Swap "Add to cart" for "Add to basket" in the extracted text of the data below, keeping every other line unchanged. Leave the pictures out of your answer.

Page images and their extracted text
::::::::

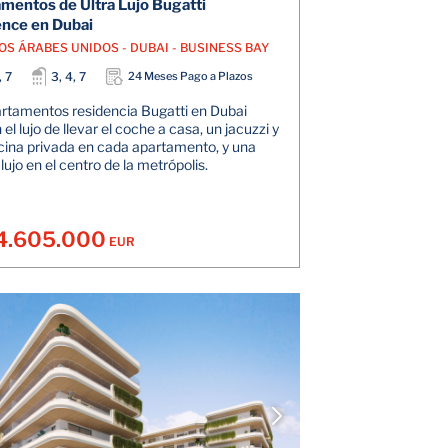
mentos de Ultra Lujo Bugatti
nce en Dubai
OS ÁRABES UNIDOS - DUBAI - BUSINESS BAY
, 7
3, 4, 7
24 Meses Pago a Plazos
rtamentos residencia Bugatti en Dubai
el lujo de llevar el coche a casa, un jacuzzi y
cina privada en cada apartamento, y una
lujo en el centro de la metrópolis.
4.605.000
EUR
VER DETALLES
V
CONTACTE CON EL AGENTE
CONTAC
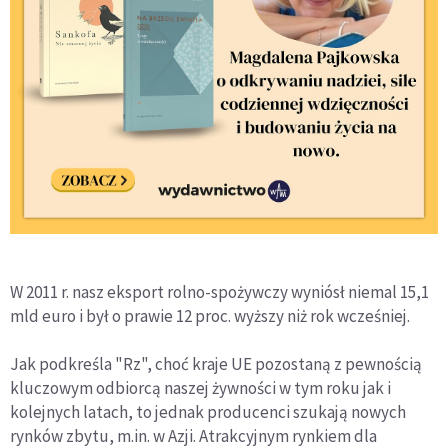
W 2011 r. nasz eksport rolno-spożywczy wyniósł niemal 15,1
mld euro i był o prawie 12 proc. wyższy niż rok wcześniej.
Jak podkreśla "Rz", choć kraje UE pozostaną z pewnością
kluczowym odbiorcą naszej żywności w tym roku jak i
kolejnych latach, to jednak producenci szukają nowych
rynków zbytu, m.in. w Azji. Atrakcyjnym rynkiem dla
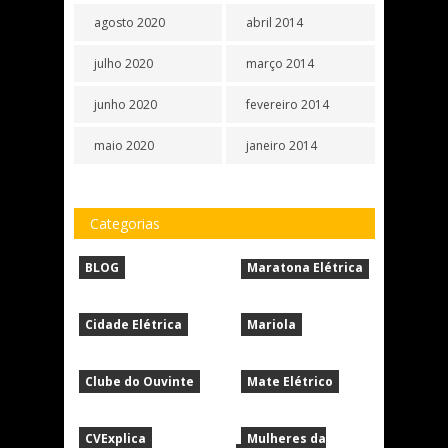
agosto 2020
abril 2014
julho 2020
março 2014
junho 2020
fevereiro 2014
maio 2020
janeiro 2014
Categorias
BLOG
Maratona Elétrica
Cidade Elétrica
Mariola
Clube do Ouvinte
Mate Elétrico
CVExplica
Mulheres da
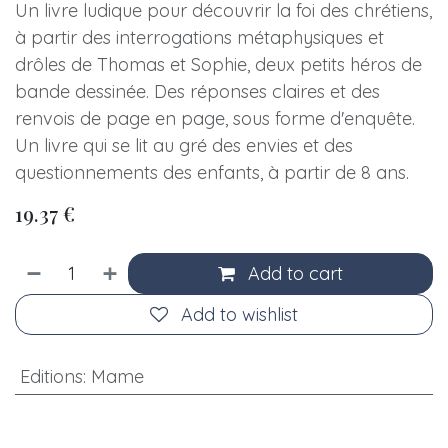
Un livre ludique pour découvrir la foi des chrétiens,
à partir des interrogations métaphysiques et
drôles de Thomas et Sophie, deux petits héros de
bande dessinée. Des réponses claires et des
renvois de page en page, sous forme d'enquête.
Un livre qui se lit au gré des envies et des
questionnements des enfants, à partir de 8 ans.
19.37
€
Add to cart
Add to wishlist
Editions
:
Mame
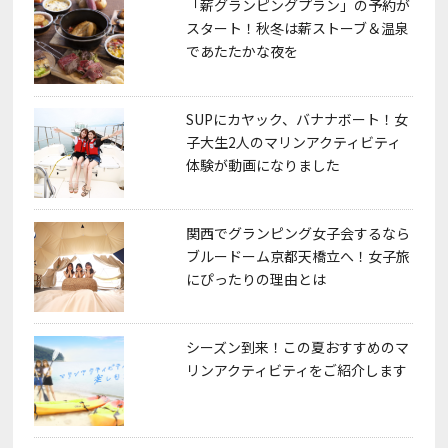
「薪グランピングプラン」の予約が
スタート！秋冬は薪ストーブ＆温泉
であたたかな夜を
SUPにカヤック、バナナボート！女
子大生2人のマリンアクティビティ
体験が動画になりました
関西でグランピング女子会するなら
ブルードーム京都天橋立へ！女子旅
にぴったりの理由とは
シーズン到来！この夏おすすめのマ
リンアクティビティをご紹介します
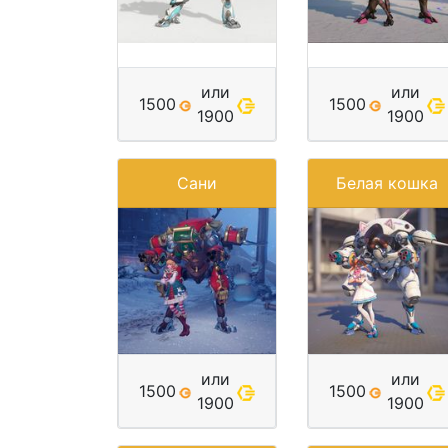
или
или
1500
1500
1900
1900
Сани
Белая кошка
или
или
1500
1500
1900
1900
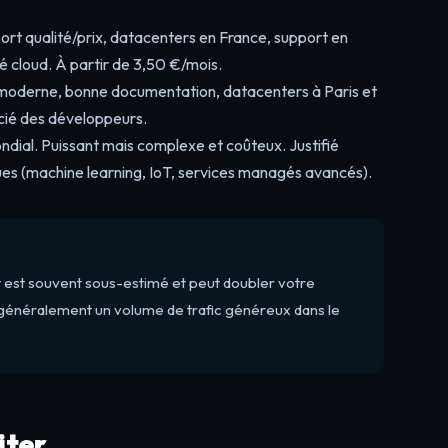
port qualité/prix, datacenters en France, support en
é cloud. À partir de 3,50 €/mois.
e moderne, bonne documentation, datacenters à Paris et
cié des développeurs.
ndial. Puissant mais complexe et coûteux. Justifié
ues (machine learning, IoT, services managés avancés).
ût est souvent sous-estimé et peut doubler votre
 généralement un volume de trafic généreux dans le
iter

::::::::

**RESPONSE FOR THIS EXERCISE:**
mentos de Ultra Lujo Bugatti
nce en Dubai
OS ÁRABES UNIDOS - DUBAI - BUSINESS BAY
, 7
3, 4, 7
24 Meses Pago a Plazos
rtamentos residencia Bugatti en Dubai
el lujo de llevar el coche a casa, un jacuzzi y
cina privada en cada apartamento, y una
lujo en el centro de la metrópolis.
4.605.000
EUR
VER DETALLES
V
CONTACTE CON EL AGENTE
CONTAC
W 2011 r. nasz eksport rolno-spożywczy wyniósł niemal 15,1
mld euro i był o prawie 12 proc. wyższy niż rok wcześniej.
Jak podkreśla "Rz", choć kraje UE pozostaną z pewnością
kluczowym odbiorcą naszej żywności w tym roku jak i
kolejnych latach, to jednak producenci szukają nowych
rynków zbytu, m.in. w Azji. Atrakcyjnym rynkiem dla
agosto 2020
abril 2014
julho 2020
março 2014
junho 2020
fevereiro 2014
maio 2020
janeiro 2014
Categorias
BLOG
Maratona Elétrica
Cidade Elétrica
Mariola
Clube do Ouvinte
Mate Elétrico
CVExplica
Mulheres da
Un livre ludique pour découvrir la foi des chrétiens,
à partir des interrogations métaphysiques et
drôles de Thomas et Sophie, deux petits héros de
bande dessinée. Des réponses claires et des
renvois de page en page, sous forme d'enquête.
Un livre qui se lit au gré des envies et des
questionnements des enfants, à partir de 8 ans.
19.37
€
Add to basket
Add to wishlist
Editions
:
Mame
「薪グランピングプラン」の予約が
スタート！秋冬は薪ストーブ＆温泉
であたたかな夜を
SUPにカヤック、バナナボート！女
子大生2人のマリンアクティビティ
体験が動画になりました
関西でグランピング女子会するなら
ブルードーム京都天橋立へ！女子旅
にぴったりの理由とは
シーズン到来！この夏おすすめのマ
リンアクティビティをご紹介します
или
или
1500
1500
1900
1900
Сани
Белая кошка
или
или
1500
1500
1900
1900
port qualité/prix, datacenters en France, support en
é cloud. À partir de 3,50 €/mois.
e moderne, bonne documentation, datacenters à Paris et
cié des développeurs.
ndial. Puissant mais complexe et coûteux. Justifié
ues (machine learning, IoT, services managés avancés).
ût est souvent sous-estimé et peut doubler votre
 généralement un volume de trafic généreux dans le
iter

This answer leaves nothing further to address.